Make these at the beginning of the week and eat all week, or freeze and heat up when you’re short on time and need something quick and easy for breakfast!
Gemstone Breakfast Patties
-2 pounds ground pork
-1/2 medium onion, diced
-3 cups spinach
-3/4 cup chopped purple cabbage
-1 tbsp olive oil or avocado oil
-2 tbsp Primal Palate Breakfast Blend
-2 tbsp maple syrup
- Sauté the diced onion in the oil until translucent, 1-3 minutes.
- Add cabbage and sauté until starting to soften, 2 minutes.
- Add spinach and sauté until wilted, about 2 minutes.
- Pour mixture into a large bowl and allow to cool completely.
- When cooled, add ground pork, seasoning, and maple syrup.
- Mix well to combine.
- Form in 24 patties.
- Cook as preferred until the patties reach an internal temperature of 160°F.

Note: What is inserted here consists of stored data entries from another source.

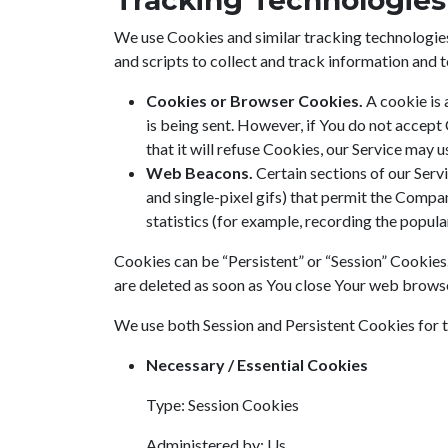
Tracking Technologies
We use Cookies and similar tracking technologies 
and scripts to collect and track information and
Cookies or Browser Cookies.
A cookie is 
is being sent. However, if You do not accept
that it will refuse Cookies, our Service may 
Web Beacons.
Certain sections of our Servi
and single-pixel gifs) that permit the Compa
statistics (for example, recording the popular
Cookies can be “Persistent” or “Session” Cookies
are deleted as soon as You close Your web brows
We use both Session and Persistent Cookies for 
Necessary / Essential Cookies
Type: Session Cookies
Administered by: Us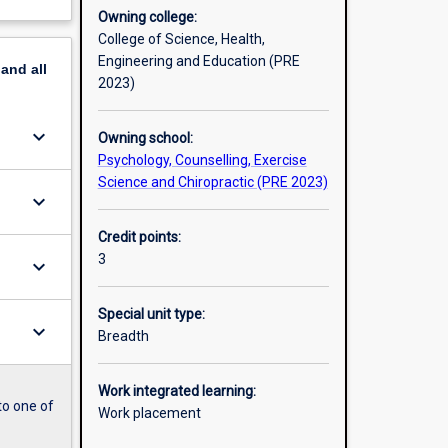
Owning college:
College of Science, Health,
Engineering and Education (PRE
pand
all
2023)
keyboard_arrow_down
Owning school:
Psychology, Counselling, Exercise
Science and Chiropractic (PRE 2023)
keyboard_arrow_down
Credit points:
3
keyboard_arrow_down
Special unit type:
keyboard_arrow_down
Breadth
Work integrated learning:
to one of
Work placement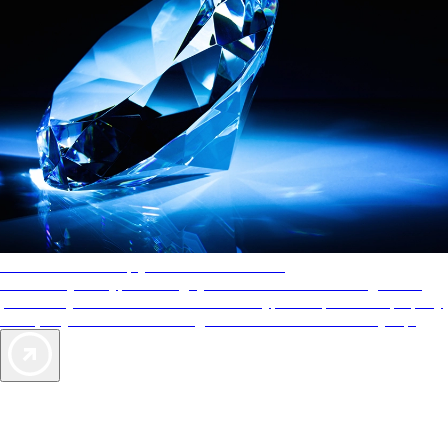
AAA Diamonds help you find the best hotels
More than just a typical rating system. AAA Diamond designations
provide objective reviews that reflect the type of experience a property
offers, so you can choose the right accommodations for every trip.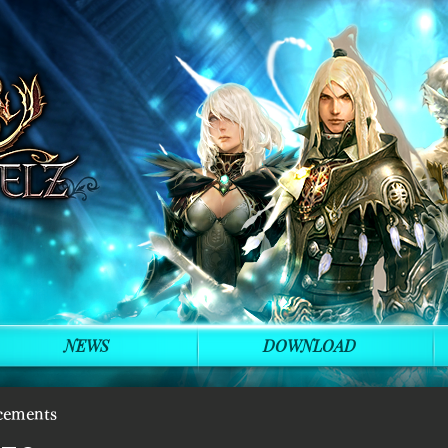
NEWS
DOWNLOAD
cements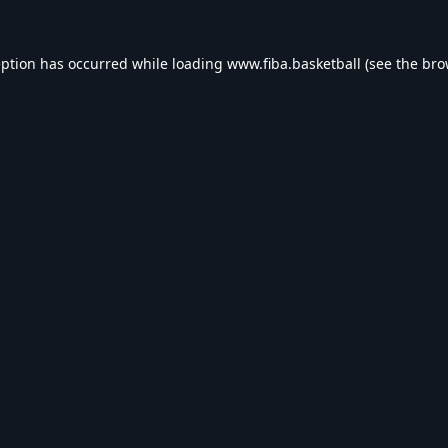
eption has occurred while loading
www.fiba.basketball
(see the
bro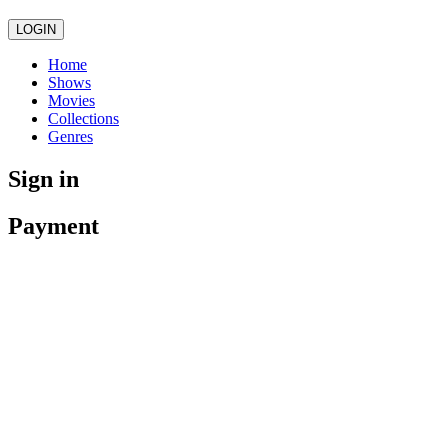
LOGIN
Home
Shows
Movies
Collections
Genres
Sign in
Payment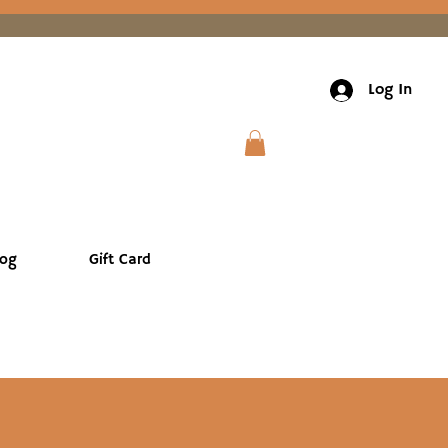
Log In
log
Gift Card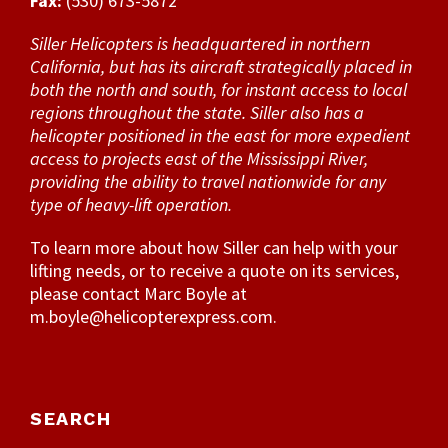
Fax:
(530) 673-5872
Siller Helicopters is headquartered in northern
California, but has its aircraft strategically placed in
both the north and south, for instant access to local
regions throughout the state. Siller also has a
helicopter positioned in the east for more expedient
access to projects east of the Mississippi River,
providing the ability to travel nationwide for any
type of heavy-lift operation.
To learn more about how Siller can help with your
lifting needs, or to receive a quote on its services,
please contact Marc Boyle at
m.boyle@helicopterexpress.com
.
SEARCH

- To sauté (preferred method): Heat a pan or skillet at medium heat. No need to add any oil or cooking fat because the pork will release its own fat as it cooks. Add patties in batches of 6-8 (or however many you can fit without overcrowding the pan). Cook on each side for 8-10 minutes, or until the patties are browned and fully cooked through.
- To bake: Add to a cookie sheet and bake for 30 minutes at 400°F, carefully flipping halfway through. Check the temperature and add 5 minutes as necessary.
- To grill: Grill with direct heat on high for approximately 5 minutes per side, checking the temperature to ensure doneness.
- Cool on paper towels to soak up extra grease from pork.
-These will last for 5-6 days in the refrigerator or approximately 4-6 months in the freezer.